Weilheim - Anderen helfen und die Welt ein klein wenig besser machen: Das waren die Gründe für den Walheimer Friedrich Müller und seine Frau, Anfang der 70er Jahre Produkte aus Indien und Bangladesch in Deutschland zu verkaufen – und die Eröffnung einesWeltladens in Stuttgart voranzutreiben.

Herr Müller, Sie haben den Eine-Welt-Laden in Deutschland also erfunden.
So ungefähr. Mit meiner Frau zusammen habe ich in unserem eigenen Wohnzimmer in Walheim Produkte aus der Dritten Welt verkauft. Ich wollte aber, dass das Konzept weitergetragen wird und mehr Menschen erreicht. Walheim ist ja klein. In Stuttgart hatte ich ein paar Freunde, die meine Idee unterstützt haben. Und die haben dann den ersten Eine-Welt-Laden Deutschlands in der Blumenstraße in Stuttgart eröffnet. Von dort aus ist die Idee in ganz Deutschland gewachsen.
Aber die Idee war ursprüngliche die Ihre.
Ja.
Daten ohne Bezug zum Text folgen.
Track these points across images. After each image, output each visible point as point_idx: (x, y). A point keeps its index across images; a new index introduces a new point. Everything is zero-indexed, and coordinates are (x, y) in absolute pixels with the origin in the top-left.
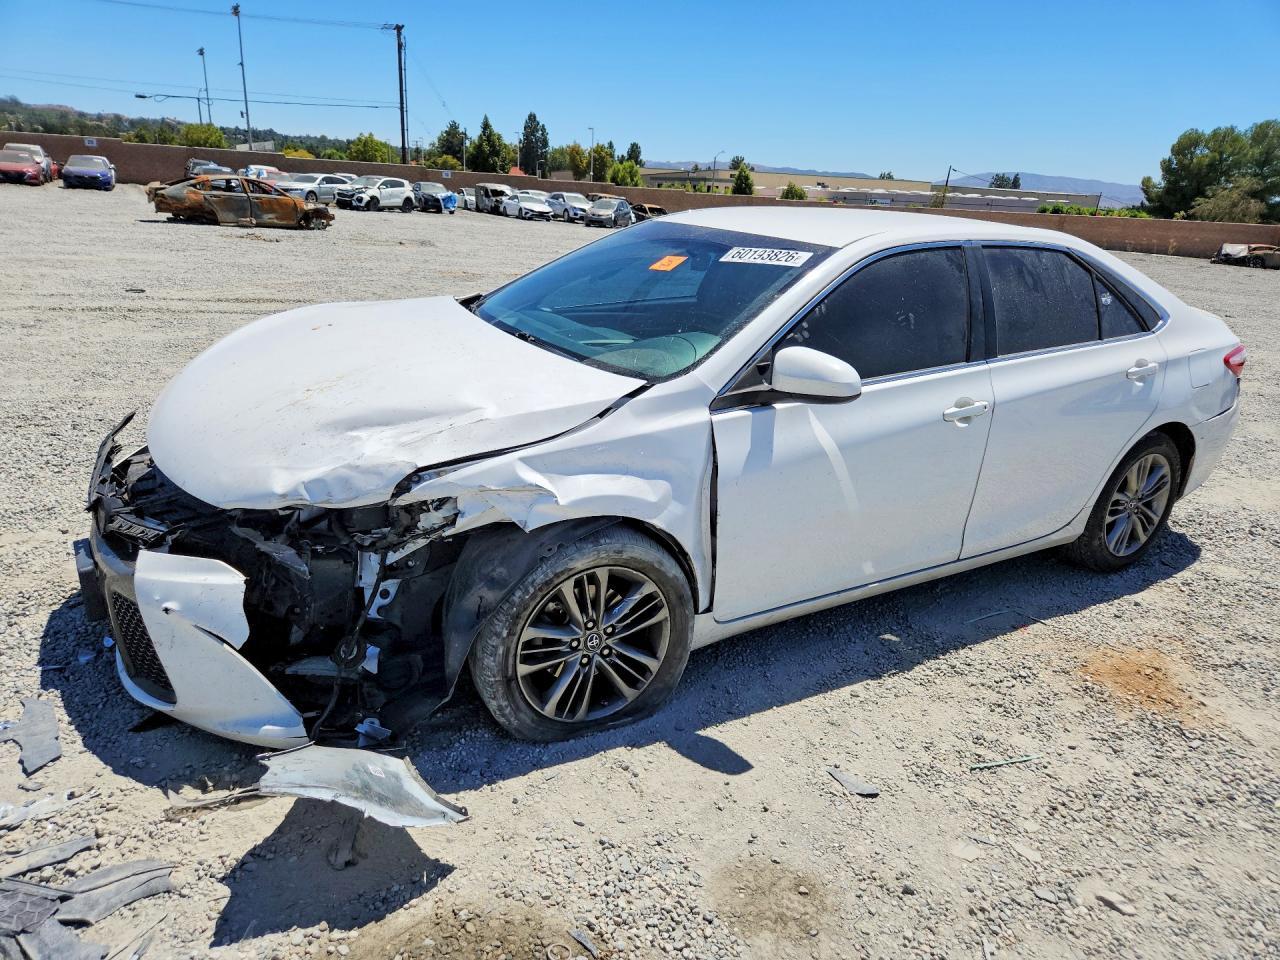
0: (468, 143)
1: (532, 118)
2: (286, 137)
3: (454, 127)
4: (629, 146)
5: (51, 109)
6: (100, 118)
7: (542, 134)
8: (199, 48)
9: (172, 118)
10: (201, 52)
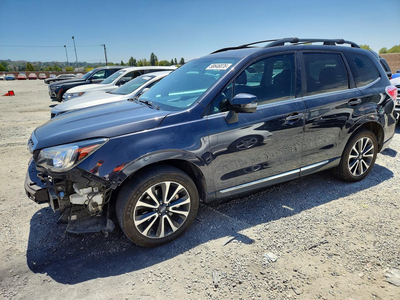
0: (137, 62)
1: (153, 54)
2: (89, 64)
3: (132, 58)
4: (181, 59)
5: (20, 62)
6: (34, 63)
7: (156, 58)
8: (64, 45)
9: (56, 61)
10: (65, 46)
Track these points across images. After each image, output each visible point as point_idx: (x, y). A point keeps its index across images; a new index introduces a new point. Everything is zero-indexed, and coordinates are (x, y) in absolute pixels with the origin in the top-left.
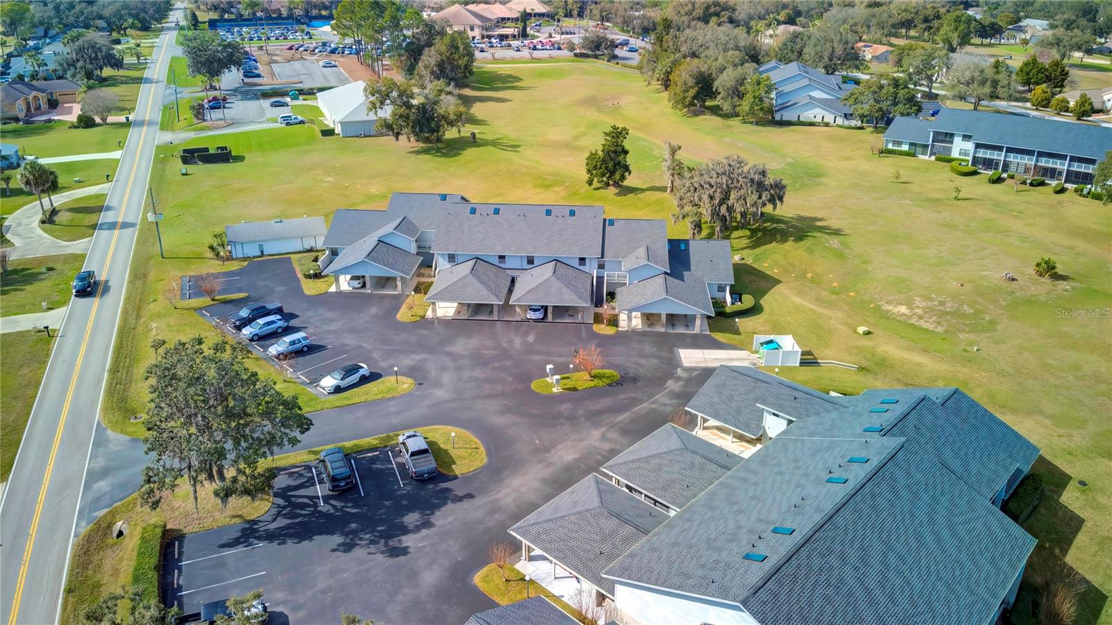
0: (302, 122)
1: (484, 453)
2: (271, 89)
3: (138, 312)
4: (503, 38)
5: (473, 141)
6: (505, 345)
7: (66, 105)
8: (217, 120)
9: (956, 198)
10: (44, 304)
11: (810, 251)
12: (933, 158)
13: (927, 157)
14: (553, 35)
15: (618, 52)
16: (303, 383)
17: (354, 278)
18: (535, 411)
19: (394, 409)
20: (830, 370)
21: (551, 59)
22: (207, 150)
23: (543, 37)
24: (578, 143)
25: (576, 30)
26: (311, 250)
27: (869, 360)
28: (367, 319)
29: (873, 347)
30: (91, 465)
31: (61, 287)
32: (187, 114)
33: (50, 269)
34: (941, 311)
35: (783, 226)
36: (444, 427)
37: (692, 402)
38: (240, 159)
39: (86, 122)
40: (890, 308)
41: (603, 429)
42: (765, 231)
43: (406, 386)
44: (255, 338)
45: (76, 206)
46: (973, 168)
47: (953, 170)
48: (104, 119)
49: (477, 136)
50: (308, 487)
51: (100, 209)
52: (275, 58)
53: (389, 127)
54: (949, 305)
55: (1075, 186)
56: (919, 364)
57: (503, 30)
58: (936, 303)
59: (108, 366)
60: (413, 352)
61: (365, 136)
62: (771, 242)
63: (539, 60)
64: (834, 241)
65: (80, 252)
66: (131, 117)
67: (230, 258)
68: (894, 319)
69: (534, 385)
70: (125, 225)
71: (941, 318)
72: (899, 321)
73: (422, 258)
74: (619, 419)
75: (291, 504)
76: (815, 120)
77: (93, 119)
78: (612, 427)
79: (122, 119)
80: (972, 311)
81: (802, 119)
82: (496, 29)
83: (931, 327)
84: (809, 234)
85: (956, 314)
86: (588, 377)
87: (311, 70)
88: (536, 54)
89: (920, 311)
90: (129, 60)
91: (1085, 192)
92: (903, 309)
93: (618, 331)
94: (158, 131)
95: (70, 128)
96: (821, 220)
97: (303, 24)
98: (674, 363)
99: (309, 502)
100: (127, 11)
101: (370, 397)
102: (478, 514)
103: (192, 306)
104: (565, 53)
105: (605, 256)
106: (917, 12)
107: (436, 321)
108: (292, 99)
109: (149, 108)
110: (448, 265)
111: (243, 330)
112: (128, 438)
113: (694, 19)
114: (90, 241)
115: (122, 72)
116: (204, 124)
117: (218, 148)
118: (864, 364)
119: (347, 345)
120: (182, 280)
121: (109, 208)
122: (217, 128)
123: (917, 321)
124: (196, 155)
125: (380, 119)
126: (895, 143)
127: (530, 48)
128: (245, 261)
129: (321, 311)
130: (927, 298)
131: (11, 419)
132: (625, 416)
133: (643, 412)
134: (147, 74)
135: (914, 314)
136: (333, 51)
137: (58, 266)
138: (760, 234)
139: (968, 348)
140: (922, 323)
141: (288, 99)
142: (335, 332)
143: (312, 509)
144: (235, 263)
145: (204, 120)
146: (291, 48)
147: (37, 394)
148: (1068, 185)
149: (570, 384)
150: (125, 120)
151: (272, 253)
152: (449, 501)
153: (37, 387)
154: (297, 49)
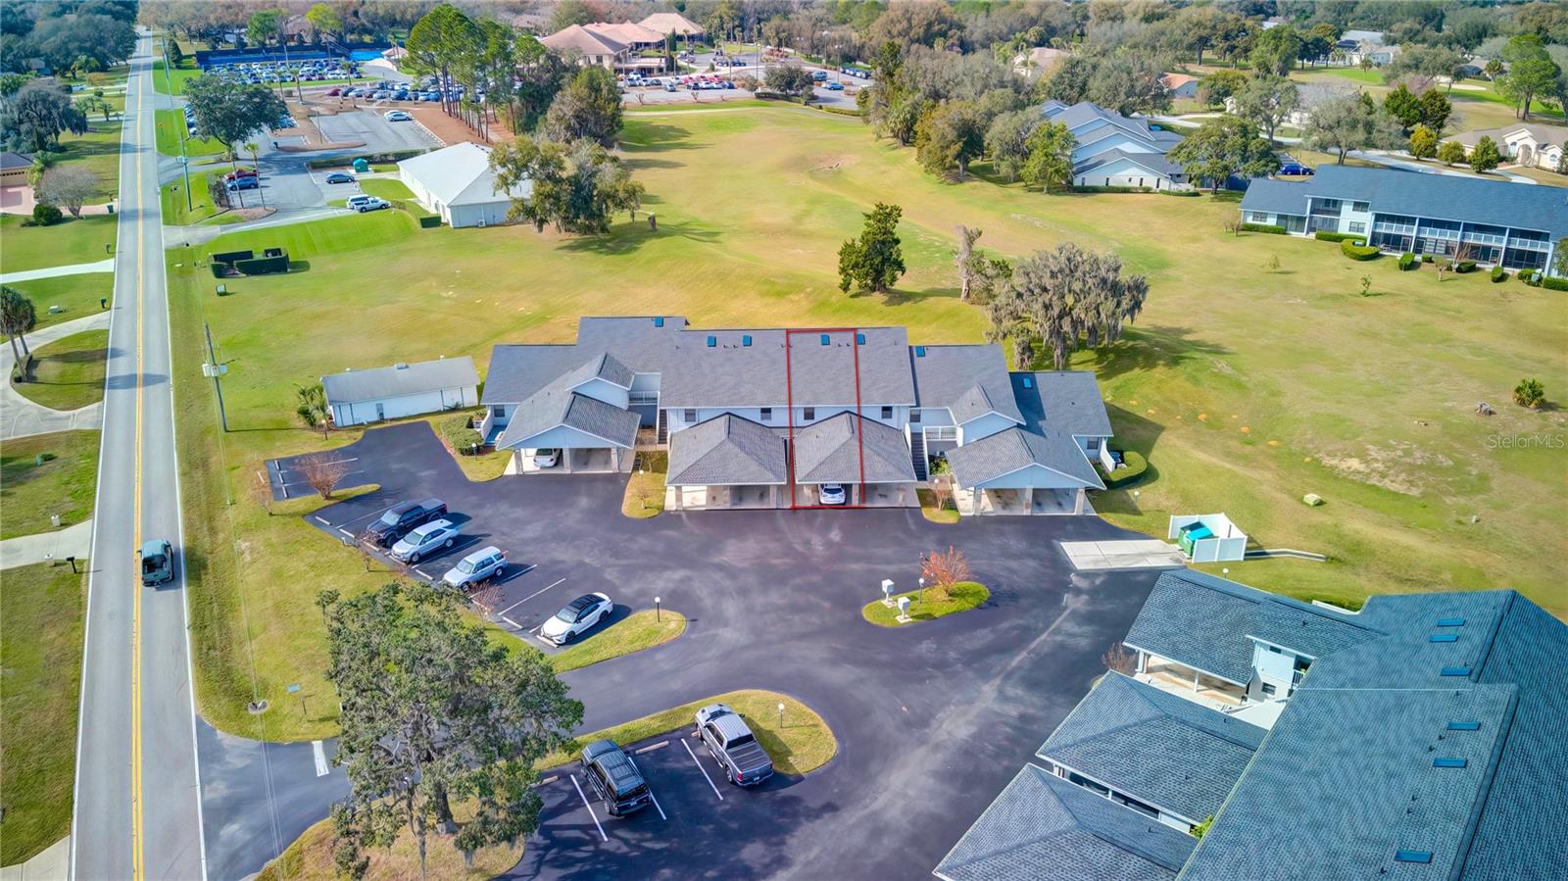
0: (383, 207)
1: (830, 732)
2: (322, 156)
3: (210, 522)
4: (645, 72)
5: (652, 229)
6: (799, 548)
7: (10, 190)
8: (250, 207)
9: (1364, 293)
10: (55, 519)
11: (1196, 381)
12: (1312, 235)
13: (1303, 235)
14: (716, 67)
15: (817, 91)
16: (511, 630)
17: (542, 452)
18: (884, 657)
19: (666, 666)
20: (1289, 564)
21: (724, 102)
22: (249, 254)
23: (700, 71)
24: (801, 227)
25: (747, 60)
26: (455, 409)
27: (1336, 545)
28: (578, 516)
29: (1336, 525)
30: (208, 796)
31: (73, 487)
32: (203, 199)
33: (48, 458)
34: (1410, 464)
35: (1144, 344)
36: (754, 691)
37: (1132, 633)
38: (301, 266)
39: (48, 216)
40: (1334, 462)
41: (997, 681)
42: (1119, 352)
43: (673, 625)
44: (415, 559)
45: (63, 352)
46: (1373, 250)
47: (1346, 252)
48: (75, 211)
49: (658, 220)
50: (572, 809)
51: (102, 355)
52: (314, 109)
53: (530, 212)
54: (1418, 454)
55: (1518, 271)
56: (1408, 548)
57: (643, 60)
58: (1400, 453)
59: (187, 619)
60: (666, 568)
61: (488, 226)
62: (1130, 368)
63: (707, 104)
64: (1222, 364)
65: (89, 428)
66: (116, 205)
67: (332, 427)
68: (1344, 478)
69: (868, 613)
70: (150, 380)
71: (1413, 475)
72: (1353, 482)
73: (640, 417)
74: (1014, 663)
75: (556, 842)
76: (1128, 185)
77: (58, 211)
78: (1008, 676)
79: (102, 209)
80: (1451, 463)
81: (1111, 184)
82: (633, 60)
83: (1402, 489)
84: (1184, 355)
85: (1431, 467)
86: (943, 596)
87: (375, 127)
88: (703, 95)
89: (1379, 466)
90: (93, 117)
91: (1534, 278)
92: (1355, 464)
93: (961, 518)
94: (162, 227)
95: (24, 225)
96: (1188, 332)
97: (340, 55)
98: (1062, 566)
99: (583, 836)
100: (77, 44)
101: (624, 648)
102: (858, 839)
103: (295, 509)
104: (741, 93)
105: (922, 403)
106: (1215, 26)
107: (684, 515)
108: (358, 171)
109: (139, 192)
110: (684, 426)
111: (395, 547)
112: (253, 743)
113: (912, 41)
114: (100, 409)
115: (86, 137)
116: (231, 213)
117: (267, 252)
118: (1333, 552)
119: (563, 562)
120: (268, 466)
121: (116, 353)
122: (254, 219)
123: (1379, 481)
124: (235, 262)
125: (515, 200)
126: (1256, 216)
127: (689, 87)
128: (358, 430)
129: (503, 507)
130: (1386, 447)
131: (49, 720)
132: (1019, 658)
133: (1046, 650)
134: (124, 138)
135: (1373, 470)
136: (401, 97)
137: (59, 452)
138: (1111, 356)
139: (1463, 519)
140: (1387, 483)
141: (352, 172)
142: (536, 540)
143: (591, 848)
144: (344, 435)
145: (231, 208)
146: (335, 93)
147: (80, 675)
148: (1508, 270)
149: (922, 609)
150: (106, 211)
151: (396, 416)
152: (802, 819)
153: (78, 661)
154: (346, 95)
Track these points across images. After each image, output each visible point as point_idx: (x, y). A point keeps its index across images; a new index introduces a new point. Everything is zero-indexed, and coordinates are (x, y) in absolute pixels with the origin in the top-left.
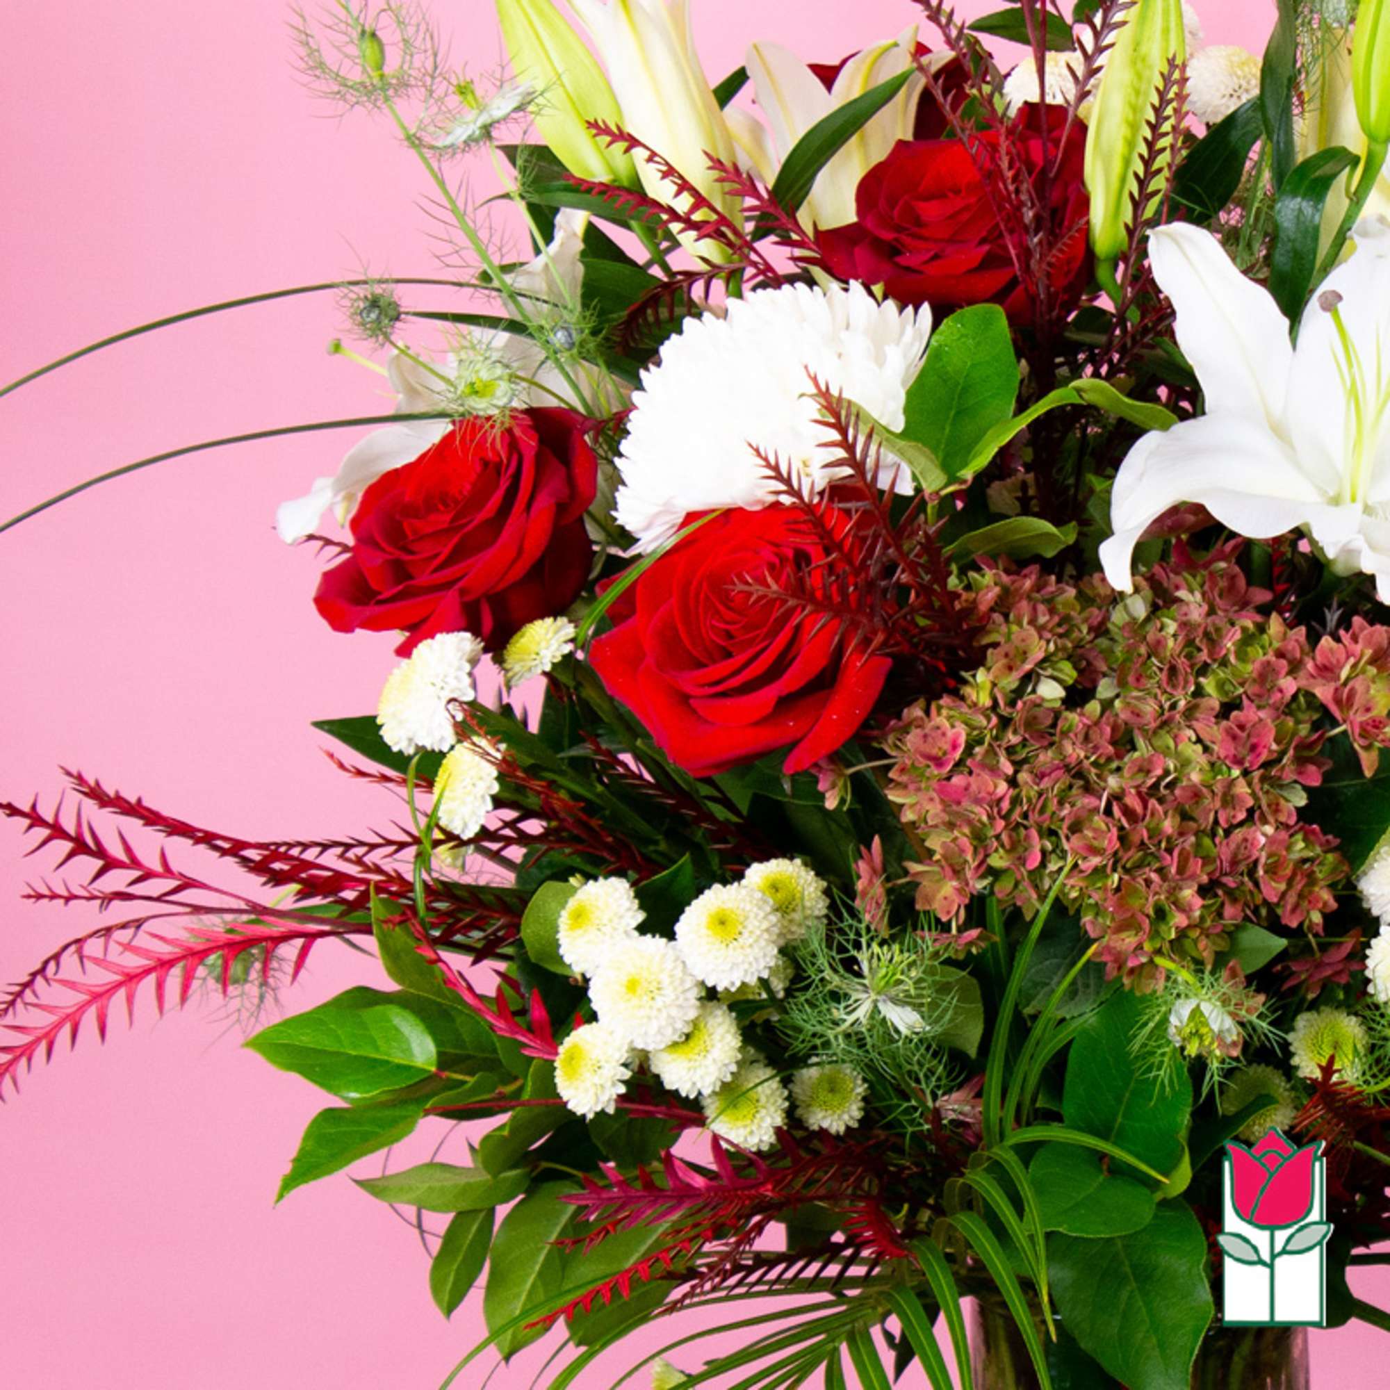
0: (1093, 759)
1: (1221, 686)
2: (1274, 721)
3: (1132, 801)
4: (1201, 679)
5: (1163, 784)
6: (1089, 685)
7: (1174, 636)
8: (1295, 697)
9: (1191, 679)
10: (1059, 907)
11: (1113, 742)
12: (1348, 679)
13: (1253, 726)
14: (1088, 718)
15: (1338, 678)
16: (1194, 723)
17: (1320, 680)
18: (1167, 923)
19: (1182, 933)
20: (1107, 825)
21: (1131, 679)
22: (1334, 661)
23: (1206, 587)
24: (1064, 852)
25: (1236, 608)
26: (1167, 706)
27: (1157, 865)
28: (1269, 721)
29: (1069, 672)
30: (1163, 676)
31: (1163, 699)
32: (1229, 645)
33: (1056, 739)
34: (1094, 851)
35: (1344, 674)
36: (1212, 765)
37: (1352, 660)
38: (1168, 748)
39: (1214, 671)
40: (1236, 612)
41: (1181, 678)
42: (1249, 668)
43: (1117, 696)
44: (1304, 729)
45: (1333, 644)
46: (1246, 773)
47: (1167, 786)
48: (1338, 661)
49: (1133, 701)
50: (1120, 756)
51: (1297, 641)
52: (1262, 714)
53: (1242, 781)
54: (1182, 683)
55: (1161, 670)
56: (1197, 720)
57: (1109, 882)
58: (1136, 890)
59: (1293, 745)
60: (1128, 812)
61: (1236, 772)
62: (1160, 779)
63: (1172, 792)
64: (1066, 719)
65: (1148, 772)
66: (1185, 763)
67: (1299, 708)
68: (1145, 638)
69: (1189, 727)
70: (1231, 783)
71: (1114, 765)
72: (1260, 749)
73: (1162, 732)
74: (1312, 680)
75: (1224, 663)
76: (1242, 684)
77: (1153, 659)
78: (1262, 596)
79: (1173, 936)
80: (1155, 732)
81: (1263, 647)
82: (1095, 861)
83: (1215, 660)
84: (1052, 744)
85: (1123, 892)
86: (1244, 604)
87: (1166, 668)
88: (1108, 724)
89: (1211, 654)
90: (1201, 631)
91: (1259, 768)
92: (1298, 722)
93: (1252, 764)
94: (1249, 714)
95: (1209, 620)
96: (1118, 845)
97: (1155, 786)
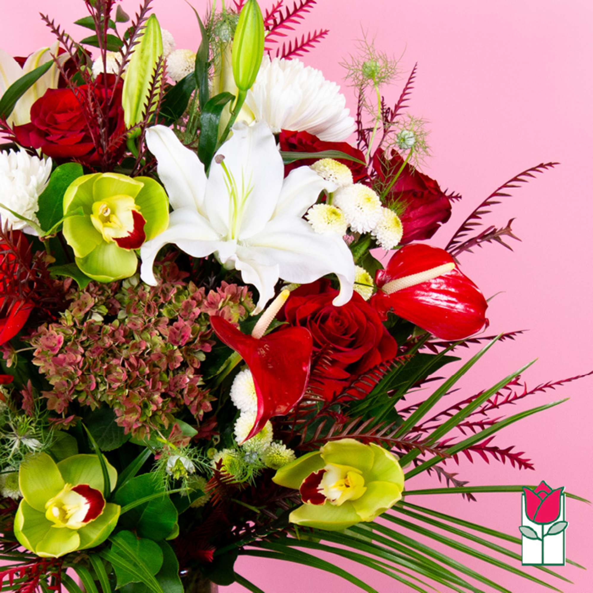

Ich hatte einen Freund, der als Entwicklungshelfer in Bangladesch gearbeitet hat. Dieser hat den Kontakt zu den Arbeitern hergestellt und sie bei der Herstellung der Kleidung und der Lebensmittel beraten, was den Menschen in Deutschland schmeckt und gefällt. Die fertigen Waren hat er dann an uns geschickt.
Und was waren das für Waren?
Hauptsächlich Kleidung und Lebensmittel, zum Teil auch Spielwaren aus Indien und Bangladesch. Später kamen dann noch Produkte aus Hongkong und China dazu.
Wo haben Sie die denn gelagert?
Wir haben in unserem Schlafzimmer einen Schrank leer geräumt und in diesem dann die Waren verwahrt. Wenn jemand etwas kaufen wollte, dann haben wir die Sachen aus dem Schlafzimmer geholt und im Wohnzimmer verkauft. Lange haben wir das aber nicht gemacht. Nur für etwa zwei Jahre. Ich wollte ja von Anfang an, dass in Stuttgart ein Laden aufmacht, der regelmäßig geöffnet hat.
Warum haben Sie den Laden in Stuttgart denn nicht selbst eröffnet?
Ich habe das nur nebenbei gemacht. Wir waren ja in Walheim verwurzelt. Ich habe als Lehrer an der Grundschule in Walheim gearbeitet. Das hat mir sehr viel Spaß gemacht, und das wollte ich nicht aufgeben. Ich habe auch einige Angebote bekommen, als Entwicklungshelfer mit meiner Familie nach Asien zu gehen. Aber auch die habe ich ausgeschlagen, weil ich meinen Lehrerberuf nicht aufgeben wollte.
Was war der Grund für Ihr Engagement?
Wir wollten eine Welt schaffen, die tragbar, sinnvoll und gerecht ist. In der Dritten Welt gab es eine rückständige Gesellschaft, die wir dabei unterstützen wollten, dass sie sich selbst helfen. Die Produkte kamen von Menschen, die sonst keine Arbeit hatten, und durch den Verkauf ihrer selbst genähten Kleidung einen Gewinn erzielt haben, von dem sie leben konnten.
Arbeiten Sie noch in der Entwicklungshilfe?
Nein. Mit meinen 87 Jahren überlasse ich jetzt den Jüngeren den Vortritt. Aber ich finde es toll, wie viel sich in den letzten Jahren in der Armutshilfe getan hat.